───── TEXT UNDER STUDY ─────

Photo by Glenn Carstens-Peters on Unsplash
January 6, 2021

Our Dumb Security Questionnaire

Jacob Kaplan-Moss

Principal Engineer, Hangar


Last year, one of our startups needed to buy a SaaS product (case management and workflow software). There were several promising vendors, all with products that looked impressive. Technically, all had the features and APIs we were looking for. However, we had security concerns. We planned on storing extremely sensitive data in this tool, and wanted to understand their security posture before we selected a vendor.

This a common problem; you’ve probably ran into it yourself. With SaaS software, how do you verify its security? As an industry, our answers are … poor. We have various certifications (PCI, HIPAA/HITECH, FedRAMP, etc), but all too often these are box-ticking exercises with no real security value – just ask SolarWinds.

So, security teams often end up sending potential vendors a bunch of questions – what Latacora calls a Dumb Security Questionnaire. As the title implies, the practice … isn’t great. Most DSQs are full of questions with no security value (which explains why most security teams don’t actually read the responses!). But unfortunately, they’re also kinda the best we can do. Huge companies might be able to afford real human-powered security audits and convince vendors to allow them, but small startups like ours don’t have a better option than relying on DSQs.

─────

### REQUIRED ACTIONS
[a] In the article on vendor security questionnaires, what kind of SaaS product did one of the startups need to buy?
[b] Write the next few paragraphs of the article on vendor security questionnaires, picking up after its final sentence.

───── DATASET ENTRIES ─────

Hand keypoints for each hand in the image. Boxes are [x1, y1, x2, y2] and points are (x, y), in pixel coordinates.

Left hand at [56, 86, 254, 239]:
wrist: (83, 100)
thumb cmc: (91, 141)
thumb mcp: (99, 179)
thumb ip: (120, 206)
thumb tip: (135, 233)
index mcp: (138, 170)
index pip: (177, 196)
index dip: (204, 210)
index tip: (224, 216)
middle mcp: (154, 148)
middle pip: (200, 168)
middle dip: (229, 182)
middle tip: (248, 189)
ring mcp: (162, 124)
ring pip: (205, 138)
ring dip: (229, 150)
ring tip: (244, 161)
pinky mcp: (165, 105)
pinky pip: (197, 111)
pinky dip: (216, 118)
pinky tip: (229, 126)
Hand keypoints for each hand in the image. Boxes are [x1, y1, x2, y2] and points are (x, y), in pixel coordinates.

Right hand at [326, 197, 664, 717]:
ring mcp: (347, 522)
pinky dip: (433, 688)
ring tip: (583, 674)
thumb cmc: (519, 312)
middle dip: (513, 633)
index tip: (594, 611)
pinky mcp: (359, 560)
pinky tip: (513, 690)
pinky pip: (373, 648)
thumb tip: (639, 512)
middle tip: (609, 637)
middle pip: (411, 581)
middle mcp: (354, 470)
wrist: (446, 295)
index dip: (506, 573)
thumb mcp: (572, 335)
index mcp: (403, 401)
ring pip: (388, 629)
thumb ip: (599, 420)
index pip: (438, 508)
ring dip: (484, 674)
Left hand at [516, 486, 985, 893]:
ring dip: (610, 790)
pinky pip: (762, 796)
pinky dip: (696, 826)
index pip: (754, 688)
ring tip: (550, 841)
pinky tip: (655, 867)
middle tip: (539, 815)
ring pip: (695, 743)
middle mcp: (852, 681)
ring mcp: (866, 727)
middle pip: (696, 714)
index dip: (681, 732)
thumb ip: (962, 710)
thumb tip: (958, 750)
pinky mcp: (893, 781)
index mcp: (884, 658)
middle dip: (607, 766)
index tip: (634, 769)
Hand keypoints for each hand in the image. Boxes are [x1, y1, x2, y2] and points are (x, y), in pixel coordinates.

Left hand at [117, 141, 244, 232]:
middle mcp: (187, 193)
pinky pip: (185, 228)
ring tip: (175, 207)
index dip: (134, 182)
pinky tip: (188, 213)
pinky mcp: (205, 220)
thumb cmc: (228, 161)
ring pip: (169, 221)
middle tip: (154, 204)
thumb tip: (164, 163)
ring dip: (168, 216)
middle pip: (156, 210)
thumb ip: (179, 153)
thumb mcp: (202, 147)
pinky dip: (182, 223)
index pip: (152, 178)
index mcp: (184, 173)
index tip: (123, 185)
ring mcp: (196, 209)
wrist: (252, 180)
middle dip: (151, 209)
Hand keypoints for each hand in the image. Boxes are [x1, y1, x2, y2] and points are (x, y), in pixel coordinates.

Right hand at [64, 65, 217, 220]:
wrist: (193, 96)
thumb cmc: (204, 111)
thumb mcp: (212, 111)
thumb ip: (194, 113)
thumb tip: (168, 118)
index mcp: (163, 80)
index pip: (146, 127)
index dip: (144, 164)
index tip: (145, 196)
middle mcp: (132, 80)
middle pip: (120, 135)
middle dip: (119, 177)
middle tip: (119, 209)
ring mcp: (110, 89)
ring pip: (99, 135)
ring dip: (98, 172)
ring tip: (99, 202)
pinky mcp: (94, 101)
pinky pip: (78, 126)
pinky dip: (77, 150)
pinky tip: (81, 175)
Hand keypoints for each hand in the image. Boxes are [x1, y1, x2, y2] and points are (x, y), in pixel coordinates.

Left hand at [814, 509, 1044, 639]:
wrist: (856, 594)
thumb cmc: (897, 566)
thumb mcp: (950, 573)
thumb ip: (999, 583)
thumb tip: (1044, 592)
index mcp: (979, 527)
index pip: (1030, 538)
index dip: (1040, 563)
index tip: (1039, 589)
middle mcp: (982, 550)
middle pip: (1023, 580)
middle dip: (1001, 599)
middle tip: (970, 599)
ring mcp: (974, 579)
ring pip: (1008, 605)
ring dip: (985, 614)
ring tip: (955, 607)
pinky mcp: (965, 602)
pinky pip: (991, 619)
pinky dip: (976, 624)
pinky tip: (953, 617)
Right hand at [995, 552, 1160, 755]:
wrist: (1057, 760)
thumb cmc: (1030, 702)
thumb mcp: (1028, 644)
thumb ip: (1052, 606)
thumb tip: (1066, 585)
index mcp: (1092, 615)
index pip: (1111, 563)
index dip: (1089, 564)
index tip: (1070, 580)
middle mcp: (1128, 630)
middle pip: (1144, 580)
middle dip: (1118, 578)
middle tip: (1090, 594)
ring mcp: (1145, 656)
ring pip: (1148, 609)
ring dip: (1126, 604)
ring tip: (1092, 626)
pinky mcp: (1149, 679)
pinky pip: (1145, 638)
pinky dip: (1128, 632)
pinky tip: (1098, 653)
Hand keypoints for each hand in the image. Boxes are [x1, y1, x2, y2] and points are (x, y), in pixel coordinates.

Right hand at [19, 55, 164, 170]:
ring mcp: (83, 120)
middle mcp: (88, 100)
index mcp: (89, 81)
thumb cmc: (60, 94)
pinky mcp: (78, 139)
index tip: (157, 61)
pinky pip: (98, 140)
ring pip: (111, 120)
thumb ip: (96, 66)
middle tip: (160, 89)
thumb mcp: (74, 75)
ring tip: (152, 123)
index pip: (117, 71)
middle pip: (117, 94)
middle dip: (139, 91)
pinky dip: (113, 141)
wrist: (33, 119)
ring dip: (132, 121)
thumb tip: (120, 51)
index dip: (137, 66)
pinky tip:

─────

### ANSWERS GIVEN
[a] Case management and workflow software.

[b]
As Latacora points out, it turns out there isn’t really a ton that you need to ask. As a startup, we’re not looking for our vendor to be Fort Knox; we just need to know that storing data with them is at least as safe as storing it internally. There are a limited number of likely ways that our vendor might get owned; we just need to ask about those few basic things. Latacora ends their post with this:

Someone — and I am not volunteering — should write the DSQ that just nails these basic things. 10 questions, no diagrams.

Well, we tried; here it is.

Who this is for

This questionnaire is designed for smaller, probably early-stage companies who need to evaluate a vendor. It makes some assumptions:

  • You have a security person (or team) who can evaluate the answers and is part of the decision-making process. If nobody’s going to read the answers, don’t waste your vendor’s time.
  • Your answers to these questions are already pretty ok. If not, stop wasting time evaluating vendors. Just buy the thing and use the time you save to get your own house in order.
  • This is for some SaaS product that’ll have particularly high security impact - i.e. a breach of the vendor would be a major, potentially company-ending event. If you’re just trying to decide which ticket tracking system to use, again: just buy one and move on.
  • You have no particular compliance requirements – so you’re looking purely evaluate security posture, not compliance.

Our Dumb Security Questionnaire

(1) Please answer these questions:

  1. If you use a cloud provider (GCP/AWS/Azure/etc):
    • describe how credentials are provisioned, managed, and stored.
    • If an attacker gained access to an individual developer’s cloud credentials, what actions could that attacker perform, and how would you detect and respond to the breach?
  2. If you don’t use a cloud provider: why not?
  3. Describe how staff authenticate to company services (e.g. servers, email, SaaS products), particularly highlighting your use of password managers, 2FA, and SSO.
  4. What development practices do you use to protect against the OWASP Top 10?
  5. Describe the steps a developer or operations person takes to push new code to production.
  6. Have you had any security breaches in the last two years?
    • If yes: please explain the breach, and provide copies of any postmortem/root cause analysis/after-action reports.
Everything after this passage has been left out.